> TEXT SEGMENT
---
The entire effort would be organized in the spirit of the Free Software/Open Source movement, making use of freely-available software and common conventions, reducing the cost of participation for contributors, and increasing ease of adaptation and re-use. I discussed the needs of such an effort with my son, a CS major at the University of Washington, and he suggested that I look into wiki.
I see now that there are many wikis, with varying features, and that some of my requirements may be hard to fulfill. One problem is equation editing. Typical writing in many of the subject areas contemplated averages three equations per page. Quality of appearance and legibility equal to conventional texts is desired. Equation editing equal to that afforded by TEX would be important. Another problem is illustrations. I see that at least some wikis support inclusion of tifs and jpgs, but what about captioning, composition and flowing text?
I have seen some things about Wysiwyg wiki using Amaya, which has MathMl capability. This looks intriguing, but is this not vaporware as yet? Has anyone thought about a melding of TEX and wiki? Or is this perhaps nonsensical.
Some degree of editorial control would have to be available, with rough version control and rollback ability in case of disaster.
My basic question is this: At the present time, should this sort of project reasonably be attempted using wiki? If so, which version of wiki? Also, is anyone interested in collaborating on this project?
-- Tom Higgins
I would like to install a wiki on a hosted website, without telnet access (only file transfer), like the majority of ISP sell to people here (in Italy). I'have read about Kwiki, but it seems disappeared. Are there any other options?
---
> DATA SUPPLIED
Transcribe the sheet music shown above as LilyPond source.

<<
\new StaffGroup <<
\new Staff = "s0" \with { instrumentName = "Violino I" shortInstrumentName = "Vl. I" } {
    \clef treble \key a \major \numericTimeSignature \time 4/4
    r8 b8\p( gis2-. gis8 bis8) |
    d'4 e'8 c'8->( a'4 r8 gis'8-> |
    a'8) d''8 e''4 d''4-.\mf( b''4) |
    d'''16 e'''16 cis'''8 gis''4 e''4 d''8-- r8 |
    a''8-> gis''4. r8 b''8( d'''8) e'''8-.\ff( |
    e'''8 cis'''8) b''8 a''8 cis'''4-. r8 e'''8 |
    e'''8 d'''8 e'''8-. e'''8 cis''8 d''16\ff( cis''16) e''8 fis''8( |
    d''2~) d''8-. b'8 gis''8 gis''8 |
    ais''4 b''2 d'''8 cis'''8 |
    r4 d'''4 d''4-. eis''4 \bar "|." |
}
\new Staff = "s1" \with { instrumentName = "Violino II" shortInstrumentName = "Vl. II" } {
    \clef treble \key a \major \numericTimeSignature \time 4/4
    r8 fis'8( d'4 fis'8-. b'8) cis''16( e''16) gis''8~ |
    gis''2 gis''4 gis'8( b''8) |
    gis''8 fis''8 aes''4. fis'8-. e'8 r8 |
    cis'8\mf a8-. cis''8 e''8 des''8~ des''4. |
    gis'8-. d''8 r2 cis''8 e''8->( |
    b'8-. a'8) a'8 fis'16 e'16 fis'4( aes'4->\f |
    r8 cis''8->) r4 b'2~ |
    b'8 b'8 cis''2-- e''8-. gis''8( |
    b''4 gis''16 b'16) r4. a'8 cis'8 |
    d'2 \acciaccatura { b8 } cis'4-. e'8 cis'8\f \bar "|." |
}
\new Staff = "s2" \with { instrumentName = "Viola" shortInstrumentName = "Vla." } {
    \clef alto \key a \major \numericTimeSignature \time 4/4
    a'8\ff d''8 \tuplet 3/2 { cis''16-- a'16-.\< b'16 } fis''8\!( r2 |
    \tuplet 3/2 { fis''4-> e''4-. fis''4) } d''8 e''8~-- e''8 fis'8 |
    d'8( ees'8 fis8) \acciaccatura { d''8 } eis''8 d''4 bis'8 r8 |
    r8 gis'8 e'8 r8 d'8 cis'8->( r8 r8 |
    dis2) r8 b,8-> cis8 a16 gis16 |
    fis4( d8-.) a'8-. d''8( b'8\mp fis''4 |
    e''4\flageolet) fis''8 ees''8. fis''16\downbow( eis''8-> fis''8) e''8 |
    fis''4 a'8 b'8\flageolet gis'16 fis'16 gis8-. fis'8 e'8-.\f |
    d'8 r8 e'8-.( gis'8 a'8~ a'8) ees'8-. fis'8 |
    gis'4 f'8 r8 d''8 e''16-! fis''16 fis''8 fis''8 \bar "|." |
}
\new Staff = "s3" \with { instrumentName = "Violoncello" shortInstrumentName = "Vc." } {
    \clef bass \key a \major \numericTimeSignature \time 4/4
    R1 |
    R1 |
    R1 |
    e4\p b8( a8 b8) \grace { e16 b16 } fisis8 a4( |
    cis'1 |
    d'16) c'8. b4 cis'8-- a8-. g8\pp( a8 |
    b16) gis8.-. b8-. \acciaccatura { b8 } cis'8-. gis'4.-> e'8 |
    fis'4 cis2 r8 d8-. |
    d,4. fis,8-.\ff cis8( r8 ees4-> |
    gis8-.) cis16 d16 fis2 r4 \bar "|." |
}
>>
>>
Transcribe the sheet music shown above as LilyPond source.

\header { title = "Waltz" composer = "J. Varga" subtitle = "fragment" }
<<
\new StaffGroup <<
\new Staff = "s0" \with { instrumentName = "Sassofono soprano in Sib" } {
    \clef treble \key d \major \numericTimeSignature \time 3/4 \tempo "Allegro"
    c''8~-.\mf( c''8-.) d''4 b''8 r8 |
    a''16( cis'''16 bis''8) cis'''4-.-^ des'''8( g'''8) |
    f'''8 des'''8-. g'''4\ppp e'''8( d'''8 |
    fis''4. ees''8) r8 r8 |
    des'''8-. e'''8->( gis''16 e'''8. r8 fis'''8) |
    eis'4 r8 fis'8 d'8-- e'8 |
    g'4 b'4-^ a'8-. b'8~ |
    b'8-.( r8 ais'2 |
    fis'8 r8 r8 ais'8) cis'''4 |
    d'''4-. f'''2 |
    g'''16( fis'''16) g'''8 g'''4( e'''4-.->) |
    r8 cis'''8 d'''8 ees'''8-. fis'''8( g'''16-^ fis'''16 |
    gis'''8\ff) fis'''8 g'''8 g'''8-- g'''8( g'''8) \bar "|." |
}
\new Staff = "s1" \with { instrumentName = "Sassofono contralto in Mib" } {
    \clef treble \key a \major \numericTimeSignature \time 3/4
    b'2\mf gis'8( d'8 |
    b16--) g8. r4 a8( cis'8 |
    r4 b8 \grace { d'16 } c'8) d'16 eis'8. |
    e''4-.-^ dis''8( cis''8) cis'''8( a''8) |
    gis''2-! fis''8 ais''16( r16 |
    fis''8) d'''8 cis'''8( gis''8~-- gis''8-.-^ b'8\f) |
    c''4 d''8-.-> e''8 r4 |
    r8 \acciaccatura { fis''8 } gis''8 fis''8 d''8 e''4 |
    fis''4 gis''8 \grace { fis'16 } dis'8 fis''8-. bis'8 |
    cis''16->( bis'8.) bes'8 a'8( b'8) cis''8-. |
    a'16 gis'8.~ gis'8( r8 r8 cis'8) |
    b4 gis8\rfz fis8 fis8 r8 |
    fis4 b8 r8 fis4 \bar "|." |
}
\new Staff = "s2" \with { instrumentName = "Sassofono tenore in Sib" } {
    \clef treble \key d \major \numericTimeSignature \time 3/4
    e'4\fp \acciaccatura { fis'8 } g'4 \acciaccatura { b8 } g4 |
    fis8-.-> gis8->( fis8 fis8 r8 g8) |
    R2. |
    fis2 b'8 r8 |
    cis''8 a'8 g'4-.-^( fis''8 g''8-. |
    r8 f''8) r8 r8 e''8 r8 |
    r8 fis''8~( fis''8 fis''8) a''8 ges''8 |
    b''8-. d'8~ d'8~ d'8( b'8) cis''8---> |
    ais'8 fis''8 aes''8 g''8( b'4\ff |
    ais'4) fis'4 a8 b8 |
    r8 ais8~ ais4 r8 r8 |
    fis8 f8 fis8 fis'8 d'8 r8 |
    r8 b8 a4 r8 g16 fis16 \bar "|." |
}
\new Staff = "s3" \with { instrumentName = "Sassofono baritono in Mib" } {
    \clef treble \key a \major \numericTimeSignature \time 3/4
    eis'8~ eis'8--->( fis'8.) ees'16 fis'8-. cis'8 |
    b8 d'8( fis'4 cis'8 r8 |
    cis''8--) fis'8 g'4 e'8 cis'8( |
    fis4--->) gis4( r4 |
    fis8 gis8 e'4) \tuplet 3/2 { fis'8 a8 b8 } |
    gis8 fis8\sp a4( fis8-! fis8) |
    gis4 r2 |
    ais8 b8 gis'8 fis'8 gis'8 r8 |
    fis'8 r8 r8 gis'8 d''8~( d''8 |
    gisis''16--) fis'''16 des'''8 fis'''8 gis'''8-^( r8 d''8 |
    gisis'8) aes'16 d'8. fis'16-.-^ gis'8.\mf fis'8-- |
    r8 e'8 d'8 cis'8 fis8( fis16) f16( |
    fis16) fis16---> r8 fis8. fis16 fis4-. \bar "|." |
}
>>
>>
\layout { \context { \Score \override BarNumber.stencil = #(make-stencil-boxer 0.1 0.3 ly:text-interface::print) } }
---
> WHAT TO DO
a) Rewrite the wiki discussion text starting at "-- Tom Higgins" and ending at "any other options?", replacing "telnet" with "shell".
b) According to the wiki discussion text, how many equations per page does typical writing in many of the contemplated subject areas average?

> TASK-BY-TASK RESULTS
a)
-- Tom Higgins
I would like to install a wiki on a hosted website, without shell access (only file transfer), like the majority of ISP sell to people here (in Italy). I'have read about Kwiki, but it seems disappeared. Are there any other options?

b) It averages three equations per page.